Fragwürdig war das damals schon – denn mit dieser Begründung, die Programmatik und die Positionen der Führungen der Gruppen gezielt ausblendet, lässt sich letztlich nach Bedarf jede Partei unter Staatsschutzbeobachtung stellen. Und das nicht nur „rechts“, sondern auch bei den anderen Kollektivisten des politischen Spektrums: Der als „Linkspartei“ getarnten SED, deren jüngst gewählte Führerinnen ebenso wie SPD-Chefin Saskia Esken sich offen zur linksextremistischen Antifa-Szene bekennen und Kontakte dorthin unterhalten.

Ohne Achtung vor Recht und Gerichten

Für Haldenwang, der nach jüngsten Erkenntnissen unmittelbar durch die Frau Bundeskanzler gegen eine anderslautende Personalentscheidung von SPD und Seehofer durchgesetzt worden war, ist die Entscheidung des Kölner Gerichts ein K.O.-Schlag. Sie belegt: Der Mann hat keine Achtung vor Recht und Gerichten – vernichtender kann ein Urteil nicht sein über jemanden, der auf einem der einflussreichsten Posten der Exekutive sitzt.

Mehr als eine Schlappe haben die Kölner damit auch dem Staatsparteienkartell und vor allem Angela Merkel verpasst. Hoffte die ganz große Koalition von Kommunisten bis entbürgerlichten Christsozialdemokraten nun, damit endlich die im Kern konservative Konkurrenz stigmatisiert wegfegen zu können, haben die Parteiführungen nun den Beleg auf dem Tisch, dass trotz aller Versuche, Verfassung und Rechtsstaat auszuhebeln, in Gerichten immer noch Juristen sitzen, die ihren Job ernst nehmen.

Signal auch für Merkels Niedergang

Eingriff in die Chancengleichheit
Gericht untersagt Bundesverfassungsschutz die Einordnung der AfD als Verdachtsfall
So wirft dieses Urteil auch ein Schlaglicht auf den nicht mehr übersehbaren Niedergang einer Frau, die noch vor einem Jahr eine auf parlamentarischem Wege demokratisch erfolgte Wahl mit dem Gestus einer Sonnenkönigin vom Tisch fegte. Gestern strichen ihr die Ministerpräsidenten der Länder gegen erbitterten Widerstand ihre 35-Corona-Inzidenz, aus der sie eine 0-Inzidenz machen wollte – heute teilt ihr ein Gericht nicht nur durch die Hintertür mit, dass ihr Personaldiktat einen Unfähigen in ein Amt gebracht hat, das er zum offensichtlich politisch motivierten Machtmissbrauch nutzt, sondern hat der Dame aus der Uckermark auch deutlich gemacht, dass ihr systemisches Staatsratsvorsitzendengehabe nicht mit einem Rechtsstaat BRD kompatibel ist.

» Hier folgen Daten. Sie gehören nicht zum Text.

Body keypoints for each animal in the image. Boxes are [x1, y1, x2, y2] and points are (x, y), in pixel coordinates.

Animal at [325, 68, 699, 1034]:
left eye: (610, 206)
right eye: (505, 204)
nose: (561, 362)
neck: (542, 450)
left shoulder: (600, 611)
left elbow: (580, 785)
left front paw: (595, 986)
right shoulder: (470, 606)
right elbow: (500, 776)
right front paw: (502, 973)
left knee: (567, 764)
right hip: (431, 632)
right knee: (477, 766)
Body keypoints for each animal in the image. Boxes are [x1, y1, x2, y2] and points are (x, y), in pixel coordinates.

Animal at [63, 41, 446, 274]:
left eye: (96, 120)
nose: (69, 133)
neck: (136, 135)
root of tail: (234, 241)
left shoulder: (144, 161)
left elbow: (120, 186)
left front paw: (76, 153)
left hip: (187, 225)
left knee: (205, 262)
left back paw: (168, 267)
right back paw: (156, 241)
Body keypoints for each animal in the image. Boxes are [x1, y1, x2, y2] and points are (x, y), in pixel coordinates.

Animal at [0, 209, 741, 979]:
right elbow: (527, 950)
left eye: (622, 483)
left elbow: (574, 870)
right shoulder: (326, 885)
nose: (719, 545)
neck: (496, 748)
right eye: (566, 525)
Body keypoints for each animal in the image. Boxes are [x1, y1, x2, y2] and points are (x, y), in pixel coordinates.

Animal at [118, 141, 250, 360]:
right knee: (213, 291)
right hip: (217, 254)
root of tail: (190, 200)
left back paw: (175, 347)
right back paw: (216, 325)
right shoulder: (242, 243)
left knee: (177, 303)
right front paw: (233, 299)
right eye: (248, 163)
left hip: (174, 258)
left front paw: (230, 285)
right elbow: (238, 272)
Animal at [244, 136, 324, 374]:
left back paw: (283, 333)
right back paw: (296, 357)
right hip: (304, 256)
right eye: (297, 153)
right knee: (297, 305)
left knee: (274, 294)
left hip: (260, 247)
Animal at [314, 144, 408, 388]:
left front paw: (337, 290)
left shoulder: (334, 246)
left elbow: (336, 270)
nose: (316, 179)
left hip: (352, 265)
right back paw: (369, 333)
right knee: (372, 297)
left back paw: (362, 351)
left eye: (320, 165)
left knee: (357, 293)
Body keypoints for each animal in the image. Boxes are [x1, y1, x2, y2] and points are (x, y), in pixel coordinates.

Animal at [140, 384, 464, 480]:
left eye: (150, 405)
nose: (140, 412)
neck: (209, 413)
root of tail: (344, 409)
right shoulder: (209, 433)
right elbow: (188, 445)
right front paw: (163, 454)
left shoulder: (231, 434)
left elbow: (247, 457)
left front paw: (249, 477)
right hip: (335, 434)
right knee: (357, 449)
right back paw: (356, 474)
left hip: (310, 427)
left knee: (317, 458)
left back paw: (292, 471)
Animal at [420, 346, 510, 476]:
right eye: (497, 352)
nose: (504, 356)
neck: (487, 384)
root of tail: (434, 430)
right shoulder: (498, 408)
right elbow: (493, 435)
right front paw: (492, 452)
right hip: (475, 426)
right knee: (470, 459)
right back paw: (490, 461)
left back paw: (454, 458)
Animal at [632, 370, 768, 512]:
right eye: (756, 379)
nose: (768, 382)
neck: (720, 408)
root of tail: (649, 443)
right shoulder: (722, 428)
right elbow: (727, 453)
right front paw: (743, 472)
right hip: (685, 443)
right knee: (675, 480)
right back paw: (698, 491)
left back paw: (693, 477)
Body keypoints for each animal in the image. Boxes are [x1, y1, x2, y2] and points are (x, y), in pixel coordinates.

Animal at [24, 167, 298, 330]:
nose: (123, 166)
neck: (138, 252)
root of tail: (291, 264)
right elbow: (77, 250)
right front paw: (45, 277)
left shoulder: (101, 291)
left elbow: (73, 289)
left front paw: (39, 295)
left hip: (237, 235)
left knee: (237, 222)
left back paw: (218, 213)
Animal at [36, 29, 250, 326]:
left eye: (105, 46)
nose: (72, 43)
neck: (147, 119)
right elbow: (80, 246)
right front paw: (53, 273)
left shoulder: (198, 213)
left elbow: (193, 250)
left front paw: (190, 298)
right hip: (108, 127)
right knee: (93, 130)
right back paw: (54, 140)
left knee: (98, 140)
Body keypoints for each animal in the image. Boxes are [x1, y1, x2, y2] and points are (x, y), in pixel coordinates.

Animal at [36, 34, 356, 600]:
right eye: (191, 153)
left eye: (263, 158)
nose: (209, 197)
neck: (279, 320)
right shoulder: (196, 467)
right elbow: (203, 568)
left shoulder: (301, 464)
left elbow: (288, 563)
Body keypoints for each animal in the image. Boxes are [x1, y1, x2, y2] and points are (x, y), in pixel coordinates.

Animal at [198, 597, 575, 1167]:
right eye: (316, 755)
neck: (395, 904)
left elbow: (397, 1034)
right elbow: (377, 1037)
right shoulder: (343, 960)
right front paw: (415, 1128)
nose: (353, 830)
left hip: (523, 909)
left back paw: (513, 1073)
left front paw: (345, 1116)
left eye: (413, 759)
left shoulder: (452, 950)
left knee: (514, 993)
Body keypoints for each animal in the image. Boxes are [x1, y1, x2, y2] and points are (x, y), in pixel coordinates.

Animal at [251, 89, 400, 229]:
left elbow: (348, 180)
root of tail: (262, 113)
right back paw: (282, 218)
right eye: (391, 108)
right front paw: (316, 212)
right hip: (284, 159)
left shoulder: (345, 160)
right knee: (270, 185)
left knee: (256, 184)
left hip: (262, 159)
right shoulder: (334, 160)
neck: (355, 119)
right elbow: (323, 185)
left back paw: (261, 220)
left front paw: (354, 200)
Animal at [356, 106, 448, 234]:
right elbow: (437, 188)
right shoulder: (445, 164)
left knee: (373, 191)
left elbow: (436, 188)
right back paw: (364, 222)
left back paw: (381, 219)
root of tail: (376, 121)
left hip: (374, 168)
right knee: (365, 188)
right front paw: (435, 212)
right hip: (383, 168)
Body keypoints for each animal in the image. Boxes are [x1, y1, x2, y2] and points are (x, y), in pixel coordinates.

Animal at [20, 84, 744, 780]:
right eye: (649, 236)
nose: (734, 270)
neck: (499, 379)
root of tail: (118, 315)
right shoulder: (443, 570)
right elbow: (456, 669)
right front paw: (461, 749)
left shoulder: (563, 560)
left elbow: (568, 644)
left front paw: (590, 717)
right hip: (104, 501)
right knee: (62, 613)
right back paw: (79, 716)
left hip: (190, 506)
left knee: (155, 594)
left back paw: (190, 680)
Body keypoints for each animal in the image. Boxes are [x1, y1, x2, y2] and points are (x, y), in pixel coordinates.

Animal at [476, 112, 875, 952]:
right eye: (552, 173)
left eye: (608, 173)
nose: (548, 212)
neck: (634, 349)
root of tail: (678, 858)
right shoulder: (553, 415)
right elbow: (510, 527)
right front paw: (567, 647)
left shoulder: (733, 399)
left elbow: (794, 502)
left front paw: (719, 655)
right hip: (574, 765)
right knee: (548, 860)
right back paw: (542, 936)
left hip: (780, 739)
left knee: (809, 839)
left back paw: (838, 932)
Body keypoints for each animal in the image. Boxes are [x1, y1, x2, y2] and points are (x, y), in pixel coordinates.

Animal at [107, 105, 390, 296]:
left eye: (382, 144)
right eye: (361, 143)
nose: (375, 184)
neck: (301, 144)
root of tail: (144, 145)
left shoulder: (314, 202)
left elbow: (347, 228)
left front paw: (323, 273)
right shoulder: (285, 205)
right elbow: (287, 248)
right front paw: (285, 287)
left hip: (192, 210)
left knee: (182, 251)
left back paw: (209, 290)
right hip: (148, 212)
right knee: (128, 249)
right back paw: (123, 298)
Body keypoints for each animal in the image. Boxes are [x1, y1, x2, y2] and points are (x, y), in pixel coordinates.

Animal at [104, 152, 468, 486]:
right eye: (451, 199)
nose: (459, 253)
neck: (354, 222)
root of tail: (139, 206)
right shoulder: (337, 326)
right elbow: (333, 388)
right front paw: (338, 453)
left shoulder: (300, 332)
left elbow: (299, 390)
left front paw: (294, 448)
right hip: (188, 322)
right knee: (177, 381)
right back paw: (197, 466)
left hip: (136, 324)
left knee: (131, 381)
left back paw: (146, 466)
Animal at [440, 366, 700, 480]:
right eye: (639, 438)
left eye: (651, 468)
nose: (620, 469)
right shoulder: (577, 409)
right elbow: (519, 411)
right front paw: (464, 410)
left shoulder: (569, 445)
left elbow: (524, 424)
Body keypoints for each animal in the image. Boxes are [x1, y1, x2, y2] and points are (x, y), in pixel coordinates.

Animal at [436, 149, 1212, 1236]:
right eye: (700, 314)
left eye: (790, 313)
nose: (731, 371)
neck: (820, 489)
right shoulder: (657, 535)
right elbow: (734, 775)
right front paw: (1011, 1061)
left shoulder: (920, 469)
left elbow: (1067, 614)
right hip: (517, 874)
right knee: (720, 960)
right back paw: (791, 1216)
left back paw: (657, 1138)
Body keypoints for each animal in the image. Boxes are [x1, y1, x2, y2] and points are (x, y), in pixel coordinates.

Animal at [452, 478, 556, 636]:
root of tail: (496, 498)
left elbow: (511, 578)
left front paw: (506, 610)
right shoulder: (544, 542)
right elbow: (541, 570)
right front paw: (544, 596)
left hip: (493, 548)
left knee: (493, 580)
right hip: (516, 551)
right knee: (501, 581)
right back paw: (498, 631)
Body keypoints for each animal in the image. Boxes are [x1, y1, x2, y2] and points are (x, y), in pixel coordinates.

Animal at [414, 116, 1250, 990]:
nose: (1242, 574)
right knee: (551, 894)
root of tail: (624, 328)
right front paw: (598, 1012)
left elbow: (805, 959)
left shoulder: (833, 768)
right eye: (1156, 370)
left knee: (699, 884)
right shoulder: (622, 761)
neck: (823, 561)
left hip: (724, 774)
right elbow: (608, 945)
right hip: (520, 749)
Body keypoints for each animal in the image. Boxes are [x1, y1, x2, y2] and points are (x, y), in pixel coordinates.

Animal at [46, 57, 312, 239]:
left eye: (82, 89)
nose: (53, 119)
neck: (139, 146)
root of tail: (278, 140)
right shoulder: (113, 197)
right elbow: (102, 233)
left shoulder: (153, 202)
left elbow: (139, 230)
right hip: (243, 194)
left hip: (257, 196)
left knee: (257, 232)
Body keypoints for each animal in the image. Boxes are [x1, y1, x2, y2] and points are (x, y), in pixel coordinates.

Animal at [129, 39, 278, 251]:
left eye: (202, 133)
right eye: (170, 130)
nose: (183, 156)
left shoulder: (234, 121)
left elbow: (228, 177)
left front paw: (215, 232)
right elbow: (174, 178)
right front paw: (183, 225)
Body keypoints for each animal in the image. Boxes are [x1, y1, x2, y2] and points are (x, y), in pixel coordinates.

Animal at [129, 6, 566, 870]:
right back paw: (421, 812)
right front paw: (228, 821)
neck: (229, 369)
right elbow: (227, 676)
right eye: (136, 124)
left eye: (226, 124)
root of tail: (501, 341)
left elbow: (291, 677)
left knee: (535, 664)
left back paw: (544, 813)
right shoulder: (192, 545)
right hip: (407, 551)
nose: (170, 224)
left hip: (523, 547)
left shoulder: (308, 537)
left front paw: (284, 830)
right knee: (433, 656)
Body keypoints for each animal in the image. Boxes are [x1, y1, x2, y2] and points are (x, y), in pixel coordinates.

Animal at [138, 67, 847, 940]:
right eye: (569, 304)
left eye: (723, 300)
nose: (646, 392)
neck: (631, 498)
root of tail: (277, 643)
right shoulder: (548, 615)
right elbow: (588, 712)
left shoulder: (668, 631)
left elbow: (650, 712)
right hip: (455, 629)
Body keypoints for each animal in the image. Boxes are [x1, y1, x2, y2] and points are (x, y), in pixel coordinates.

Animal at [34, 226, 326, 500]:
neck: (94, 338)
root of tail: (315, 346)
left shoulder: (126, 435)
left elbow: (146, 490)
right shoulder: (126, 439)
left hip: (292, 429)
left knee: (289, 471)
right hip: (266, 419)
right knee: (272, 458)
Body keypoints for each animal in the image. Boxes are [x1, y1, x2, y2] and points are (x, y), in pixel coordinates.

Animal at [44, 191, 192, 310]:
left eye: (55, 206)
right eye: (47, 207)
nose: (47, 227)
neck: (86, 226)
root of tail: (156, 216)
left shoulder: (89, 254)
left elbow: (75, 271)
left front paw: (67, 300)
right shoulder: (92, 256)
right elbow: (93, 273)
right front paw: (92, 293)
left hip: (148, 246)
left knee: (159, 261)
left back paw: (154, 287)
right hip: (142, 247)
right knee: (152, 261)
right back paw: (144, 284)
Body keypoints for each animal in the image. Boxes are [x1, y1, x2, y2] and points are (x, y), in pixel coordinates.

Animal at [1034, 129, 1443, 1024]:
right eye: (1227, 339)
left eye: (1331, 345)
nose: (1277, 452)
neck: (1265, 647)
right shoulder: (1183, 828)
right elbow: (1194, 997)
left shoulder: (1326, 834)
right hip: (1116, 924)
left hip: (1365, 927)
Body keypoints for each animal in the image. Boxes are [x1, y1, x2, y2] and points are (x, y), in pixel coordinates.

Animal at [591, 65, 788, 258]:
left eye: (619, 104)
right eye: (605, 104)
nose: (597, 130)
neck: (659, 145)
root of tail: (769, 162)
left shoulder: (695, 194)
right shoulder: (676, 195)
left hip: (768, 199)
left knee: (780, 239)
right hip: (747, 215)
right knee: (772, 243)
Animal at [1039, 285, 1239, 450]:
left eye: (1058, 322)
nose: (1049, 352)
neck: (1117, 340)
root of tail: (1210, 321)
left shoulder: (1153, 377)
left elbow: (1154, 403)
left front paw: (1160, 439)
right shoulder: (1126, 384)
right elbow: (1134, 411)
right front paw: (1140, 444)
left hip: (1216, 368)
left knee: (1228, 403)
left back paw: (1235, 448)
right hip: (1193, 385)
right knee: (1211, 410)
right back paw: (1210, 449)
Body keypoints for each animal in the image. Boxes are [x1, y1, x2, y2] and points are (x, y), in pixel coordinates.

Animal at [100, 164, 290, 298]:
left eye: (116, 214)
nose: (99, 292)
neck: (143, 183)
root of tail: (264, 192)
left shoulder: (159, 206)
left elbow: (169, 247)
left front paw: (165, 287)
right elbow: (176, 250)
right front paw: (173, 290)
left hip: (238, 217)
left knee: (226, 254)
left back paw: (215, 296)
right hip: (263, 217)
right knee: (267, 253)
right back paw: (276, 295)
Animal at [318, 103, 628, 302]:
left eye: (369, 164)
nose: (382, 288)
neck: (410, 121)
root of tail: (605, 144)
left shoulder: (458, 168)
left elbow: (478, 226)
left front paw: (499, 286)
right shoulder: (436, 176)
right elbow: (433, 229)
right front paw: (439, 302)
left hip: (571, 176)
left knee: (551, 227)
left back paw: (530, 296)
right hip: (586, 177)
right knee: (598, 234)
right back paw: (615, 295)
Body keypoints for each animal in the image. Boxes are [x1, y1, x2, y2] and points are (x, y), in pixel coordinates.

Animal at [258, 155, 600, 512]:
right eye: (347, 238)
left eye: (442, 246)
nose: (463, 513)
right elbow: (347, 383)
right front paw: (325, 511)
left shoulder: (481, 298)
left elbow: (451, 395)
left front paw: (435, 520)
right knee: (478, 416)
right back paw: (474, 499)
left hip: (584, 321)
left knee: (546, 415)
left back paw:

Deutlicher geht es nicht – und es gemahnt an Friedrich Nietzsche, der bereits 1888 erkannt hatte: „Ich misstraue allen Systematikern und gehe ihnen aus dem Weg. Der Wille zum System ist ein Mangel an Rechtschaffenheit.“

Es wäre an der Zeit, dass endlich auch jene Partei aufwacht, die in früheren Zeiten als Garant der bürgerlichen Freiheitsrechte und des Verfassungsstaats galt. Doch dem FDP-Vorsitzenden Christian Lindner, der lieber um die Gunst der Systematikerin buhlt, als ihr aus dem Weg zu gehen, hatte Merkel ja spätestens mit ihrem Veto gegen einen demokratisch gewählten FDP-Ministerpräsidenten in Thüringen das Mark aus dem Rückgrat gezogen.